[Date Prev][Date Next][Thread Prev][Thread Next][Date Index][Thread Index]

[Condor-users] Dagman lost track of one of it's nodes

I was running a large DAG yesterday (100K nodes, on about 800 worker nodes) After all the jobs finished, the dagman process was still in the queue, but all the nodes were done. A little digging revealed the answer. Dagman thought one node was still running.

From the dagman.out file:
11/19/10 09:48:28 Pending DAG nodes:
11/19/10 09:48:28 Node e111_4805t3-2gmva1, Condor ID 9818391, status STATUS_SUBMITTED

and looking at the user job log:
000 (9818391.000.000) 11/18 18:03:47 Job submitted from host: <[ip removed]:40621> 001 (9818391.000.000) 11/18 18:03:49 Job executing on host: <[ip removed]:37699?CCBID=[ip removed]:9639#6840>
006 (9818391.000.000) 11/18 18:08:57 Image size of job updated: 177728

The job never wrote out status 005 when it exited.

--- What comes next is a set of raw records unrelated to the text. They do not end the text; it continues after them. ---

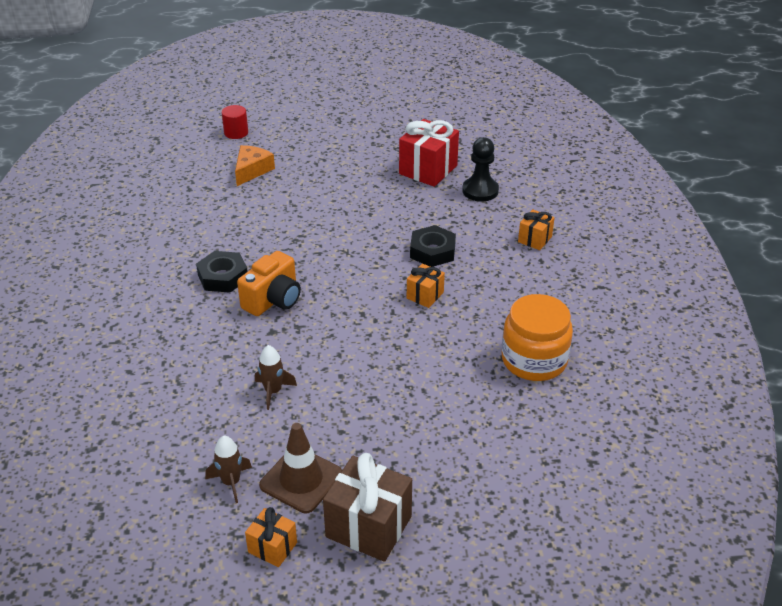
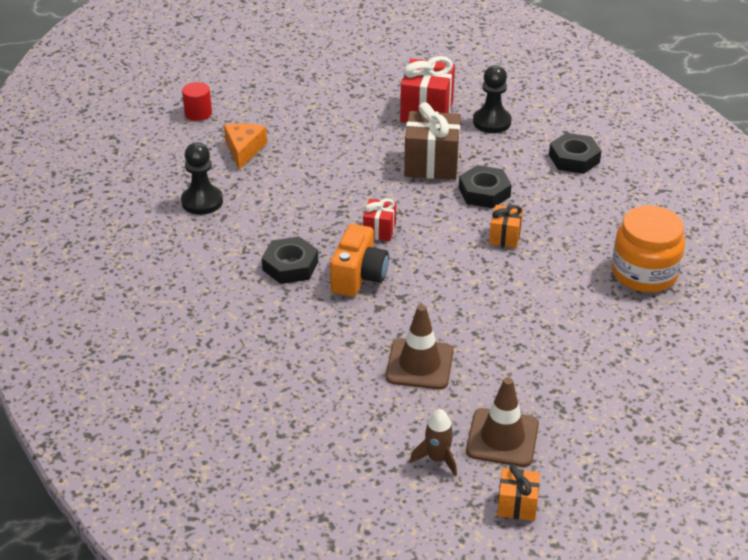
camera: 20 degrees left, 0 degrees up
brown rocket [255,345,297,410] -> brown traffic cone [386,305,454,390]
brown gift [323,453,412,562] -> brown gift moved to [404,102,461,180]
orange gift [518,209,555,250] -> black nut [549,133,601,174]
none -> black pawn [181,142,223,215]
none -> red gift [363,199,396,241]

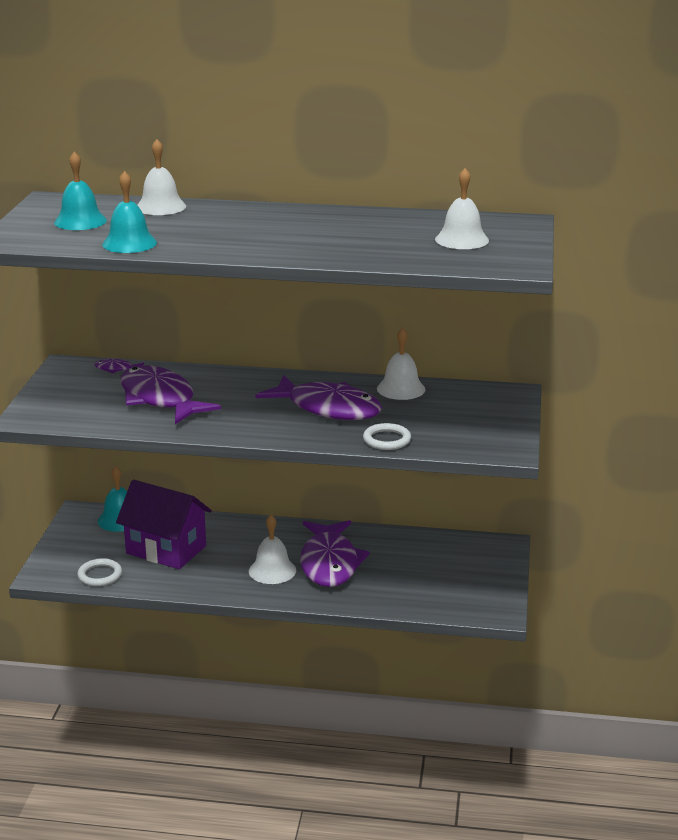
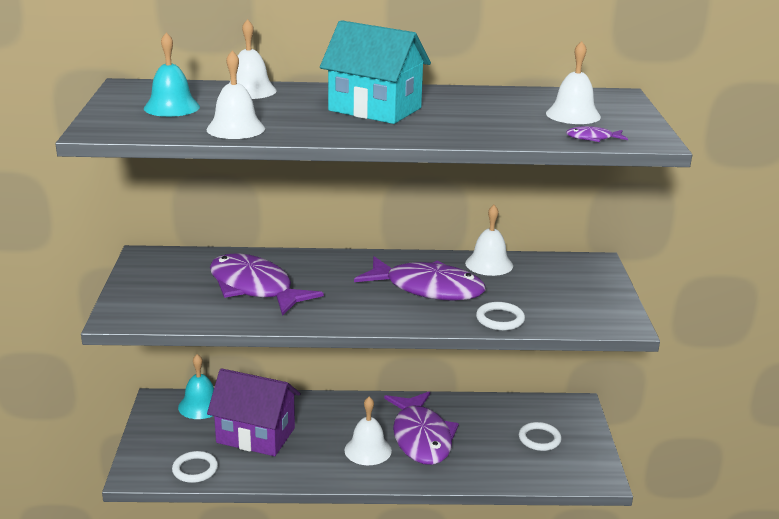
camera: 10 degrees left, 0 degrees up
purple fish [94,359,144,373] -> purple fish moved to [566,126,628,142]
turquoise bell [102,171,157,253] -> white bell [206,50,265,139]
none -> turquoise house [320,20,431,124]
none -> white ring [519,422,561,451]

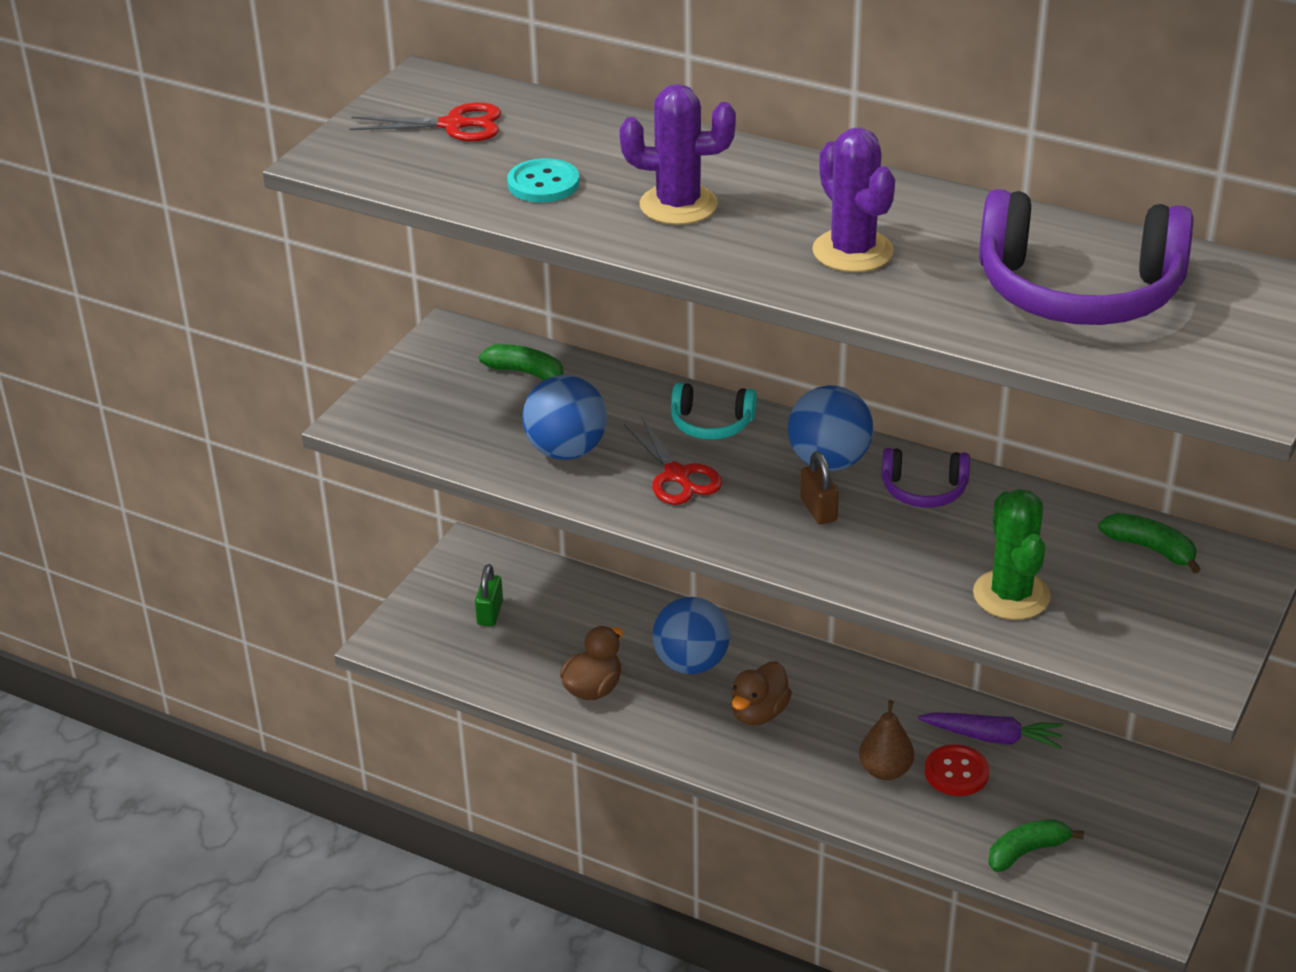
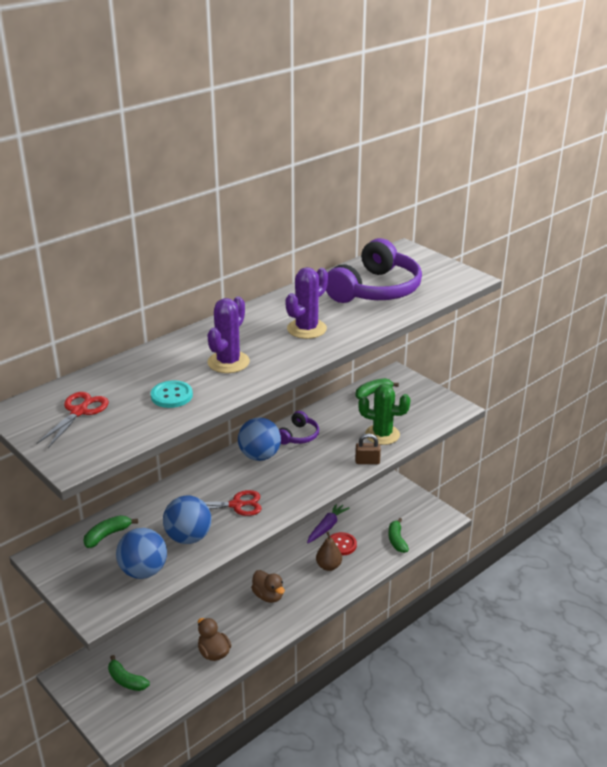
camera: 70 degrees left, 5 degrees down
green padlock [475,564,503,626] -> green banana [108,655,150,691]
blue ball [653,597,730,674] -> blue ball moved to [116,528,167,579]
turquoise headphones [671,383,757,439] -> none
brown padlock [800,451,839,524] -> brown padlock moved to [355,434,381,464]
purple cactus [812,128,895,272] -> purple cactus turned 45 degrees counterclockwise [285,267,328,339]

But the Schedd saw it exit:

11/18/10 18:03:47 (pid:4586) Starting add_shadow_birthdate(9818391.0)
11/18/10 18:03:47 (pid:4586) Started shadow for job 9818391.0 on machine@xxxxxxxxxxxxx <[ip removed]:37699?CCBID=[ip removed]:9639#6840> for user@xxxxxxxxxxx, (shadow pid = 7471) 11/18/10 18:11:01 (pid:4586) Shadow pid 7471 for job 9818391.0 exited with status 100

11/18/10 18:03:47 Initializing a VANILLA shadow for job 9818391.0
11/18/10 18:03:47 (9818391.0) (7471): Request to run on machine@xxxxxxxxxxxxx <[ip removed]:37699?CCBID=[ip removed]:9639#6840> was ACCEPTED 11/18/10 18:11:01 (9818391.0) (7471): Job 9818391.0 terminated: exited with status 0 11/18/10 18:11:01 (9818391.0) (7471): **** condor_shadow (condor_SHADOW) pid 7471 EXITING WITH STATUS 100

The job wrote out it's stdout,stderr, and other job specific files okay. Why did this job get orphaned?
I've seen similar things happen with other recent jobs.
I'm running Condor 7.5.4. My guy instinct is that it's related to running things over NFS. But it's been just one or two jobs in these 100K node dags that seem to exhibit this behavior, and I haven't really seen any other odd behavior. I don't see anything in the log files that show an error related to writing out the data.